┌─ Passage provided

Enter Shareridge, the civil-engineering firm whose infrastructure portfolio runs from water networks all the way to public-realm spaces. An energy review showed its Castlebar, Limerick and Annacotty offices emit about 20 tonnes of CO₂ each year. Offsetting locally felt more meaningful than buying distant credits.

Nikita Coulter, Environmental & Sustainability Manager, Shareridge, explains why the company got involved. “Each mature native tree can absorb around 20 kilos of CO₂ annually. Plant a thousand and, over time, you balance our annual office emissions.”

But Shareridge didn’t just sign a cheque for the work when approached; they enthusiastically embraced the Gaelic Woodland Project’s vision and got involved.

Shareridge
John Maughan, Former Mayo Football Manager and Gaelic Woodland Project and Shareridge Volunteer.

Shareridge volunteer day

Nikita Coulter arranged a volunteer day that saw 15 staff swap keyboards for spades. “We wanted people to feel the soil, see the site and understand how biodiversity net gain works,” she says.

└─

--- What this exercise asks ---
(A) Reproduce word for word the part of the Shareridge passage starting at "Enter Shareridge, the" and ending at "and got involved.".
(B) According to the Shareridge passage, how much CO₂ do the company's Castlebar, Limerick and Annacotty offices emit each year?
The records that come after this have nothing to do with the Shareridge passage.

┌─ Provided information

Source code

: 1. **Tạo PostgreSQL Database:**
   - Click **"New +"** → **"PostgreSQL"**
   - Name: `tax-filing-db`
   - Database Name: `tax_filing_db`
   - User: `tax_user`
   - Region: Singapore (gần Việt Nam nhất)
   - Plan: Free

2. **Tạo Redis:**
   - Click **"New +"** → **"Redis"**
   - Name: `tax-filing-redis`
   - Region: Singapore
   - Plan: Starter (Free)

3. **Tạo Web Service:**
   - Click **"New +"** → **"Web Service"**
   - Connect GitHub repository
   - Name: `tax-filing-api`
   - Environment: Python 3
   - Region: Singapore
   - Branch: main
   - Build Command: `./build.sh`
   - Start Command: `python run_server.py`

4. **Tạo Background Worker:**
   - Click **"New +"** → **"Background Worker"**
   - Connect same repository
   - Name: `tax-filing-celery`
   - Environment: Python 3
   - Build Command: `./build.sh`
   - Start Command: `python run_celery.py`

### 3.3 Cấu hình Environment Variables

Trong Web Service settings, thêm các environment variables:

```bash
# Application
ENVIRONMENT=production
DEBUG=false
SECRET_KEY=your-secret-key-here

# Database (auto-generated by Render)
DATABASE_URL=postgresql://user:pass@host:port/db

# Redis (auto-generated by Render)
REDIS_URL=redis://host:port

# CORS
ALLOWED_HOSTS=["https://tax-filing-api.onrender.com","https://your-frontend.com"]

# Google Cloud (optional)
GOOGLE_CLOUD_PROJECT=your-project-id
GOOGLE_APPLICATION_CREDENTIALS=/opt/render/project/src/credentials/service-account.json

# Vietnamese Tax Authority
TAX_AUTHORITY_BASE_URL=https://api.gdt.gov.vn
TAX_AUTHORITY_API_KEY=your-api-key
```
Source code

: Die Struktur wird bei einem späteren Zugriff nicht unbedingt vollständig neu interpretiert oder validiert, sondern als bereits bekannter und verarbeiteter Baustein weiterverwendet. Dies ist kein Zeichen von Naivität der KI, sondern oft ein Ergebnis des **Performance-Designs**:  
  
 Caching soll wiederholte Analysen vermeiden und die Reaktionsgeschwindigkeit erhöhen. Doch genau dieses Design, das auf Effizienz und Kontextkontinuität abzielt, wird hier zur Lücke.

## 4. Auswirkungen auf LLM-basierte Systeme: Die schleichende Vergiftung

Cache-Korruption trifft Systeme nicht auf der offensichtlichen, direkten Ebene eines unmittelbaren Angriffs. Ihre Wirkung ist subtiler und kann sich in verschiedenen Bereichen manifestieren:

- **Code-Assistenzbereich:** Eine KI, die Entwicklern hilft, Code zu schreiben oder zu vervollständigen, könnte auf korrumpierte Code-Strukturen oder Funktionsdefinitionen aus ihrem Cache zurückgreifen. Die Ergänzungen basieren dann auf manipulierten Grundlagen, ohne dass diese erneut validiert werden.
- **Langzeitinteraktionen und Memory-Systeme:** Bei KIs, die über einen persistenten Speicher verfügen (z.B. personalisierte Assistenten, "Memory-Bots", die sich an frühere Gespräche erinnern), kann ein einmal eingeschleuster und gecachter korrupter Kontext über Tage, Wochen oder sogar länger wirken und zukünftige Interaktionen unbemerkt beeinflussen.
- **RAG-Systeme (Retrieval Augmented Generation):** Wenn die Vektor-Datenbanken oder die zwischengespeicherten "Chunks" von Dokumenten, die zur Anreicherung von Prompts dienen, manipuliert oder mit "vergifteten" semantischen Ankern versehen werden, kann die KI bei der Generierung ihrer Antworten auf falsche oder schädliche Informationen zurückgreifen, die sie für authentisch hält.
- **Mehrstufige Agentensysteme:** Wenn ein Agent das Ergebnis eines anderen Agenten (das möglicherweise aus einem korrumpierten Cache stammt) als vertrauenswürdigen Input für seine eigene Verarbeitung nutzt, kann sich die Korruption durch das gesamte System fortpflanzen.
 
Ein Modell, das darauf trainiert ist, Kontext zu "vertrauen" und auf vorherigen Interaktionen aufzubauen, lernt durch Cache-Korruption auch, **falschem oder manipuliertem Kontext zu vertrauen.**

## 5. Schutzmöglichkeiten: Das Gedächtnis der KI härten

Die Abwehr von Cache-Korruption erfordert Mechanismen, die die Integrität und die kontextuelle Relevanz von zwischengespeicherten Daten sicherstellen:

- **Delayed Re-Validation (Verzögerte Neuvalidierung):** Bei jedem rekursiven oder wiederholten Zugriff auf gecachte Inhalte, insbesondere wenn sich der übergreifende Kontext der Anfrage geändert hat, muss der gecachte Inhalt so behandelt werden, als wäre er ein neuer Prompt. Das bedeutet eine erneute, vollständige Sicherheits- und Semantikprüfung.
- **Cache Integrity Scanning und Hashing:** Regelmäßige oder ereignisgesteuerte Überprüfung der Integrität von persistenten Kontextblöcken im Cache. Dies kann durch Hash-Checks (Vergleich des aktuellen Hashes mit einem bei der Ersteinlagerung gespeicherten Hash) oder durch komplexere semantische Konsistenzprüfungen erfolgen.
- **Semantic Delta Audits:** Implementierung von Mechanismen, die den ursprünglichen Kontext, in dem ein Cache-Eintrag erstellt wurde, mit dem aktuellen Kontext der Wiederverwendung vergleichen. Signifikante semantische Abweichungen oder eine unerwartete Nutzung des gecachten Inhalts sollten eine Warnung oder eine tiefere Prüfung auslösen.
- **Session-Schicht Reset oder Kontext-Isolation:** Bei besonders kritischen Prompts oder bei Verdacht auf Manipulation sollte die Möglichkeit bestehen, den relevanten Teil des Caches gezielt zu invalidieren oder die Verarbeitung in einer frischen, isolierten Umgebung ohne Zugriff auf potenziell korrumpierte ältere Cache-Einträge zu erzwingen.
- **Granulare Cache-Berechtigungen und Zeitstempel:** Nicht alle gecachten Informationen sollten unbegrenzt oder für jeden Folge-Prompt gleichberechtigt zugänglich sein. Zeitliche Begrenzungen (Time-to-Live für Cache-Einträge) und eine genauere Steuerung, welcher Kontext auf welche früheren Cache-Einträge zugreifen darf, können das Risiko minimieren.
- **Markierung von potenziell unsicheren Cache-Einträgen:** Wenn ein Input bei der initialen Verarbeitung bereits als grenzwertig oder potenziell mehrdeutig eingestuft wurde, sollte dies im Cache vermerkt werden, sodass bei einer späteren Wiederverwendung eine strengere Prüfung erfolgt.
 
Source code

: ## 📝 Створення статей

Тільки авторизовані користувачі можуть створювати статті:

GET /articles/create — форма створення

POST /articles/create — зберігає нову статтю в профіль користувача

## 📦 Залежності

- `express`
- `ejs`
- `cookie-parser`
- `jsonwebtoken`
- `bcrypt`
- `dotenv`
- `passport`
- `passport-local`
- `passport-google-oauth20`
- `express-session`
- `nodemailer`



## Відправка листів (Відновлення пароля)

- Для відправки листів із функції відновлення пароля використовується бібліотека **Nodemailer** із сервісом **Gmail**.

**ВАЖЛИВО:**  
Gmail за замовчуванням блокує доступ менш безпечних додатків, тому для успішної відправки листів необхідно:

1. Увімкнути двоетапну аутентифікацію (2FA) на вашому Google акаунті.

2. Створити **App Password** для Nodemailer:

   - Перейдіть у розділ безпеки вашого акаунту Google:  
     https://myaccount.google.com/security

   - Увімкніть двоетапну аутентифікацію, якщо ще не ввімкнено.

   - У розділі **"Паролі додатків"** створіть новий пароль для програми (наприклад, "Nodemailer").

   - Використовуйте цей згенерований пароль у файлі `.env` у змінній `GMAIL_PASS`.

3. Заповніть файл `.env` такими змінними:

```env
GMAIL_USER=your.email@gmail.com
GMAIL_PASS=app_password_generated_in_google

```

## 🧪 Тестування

└─

--- Task-by-task solutions ---
(A)
Enter Shareridge, the civil-engineering firm whose infrastructure portfolio runs from water networks all the way to public-realm spaces. An energy review showed its Castlebar, Limerick and Annacotty offices emit about 20 tonnes of CO₂ each year. Offsetting locally felt more meaningful than buying distant credits.

Nikita Coulter, Environmental & Sustainability Manager, Shareridge, explains why the company got involved. “Each mature native tree can absorb around 20 kilos of CO₂ annually. Plant a thousand and, over time, you balance our annual office emissions.”

But Shareridge didn’t just sign a cheque for the work when approached; they enthusiastically embraced the Gaelic Woodland Project’s vision and got involved.

(B) About 20 tonnes of CO₂ each year.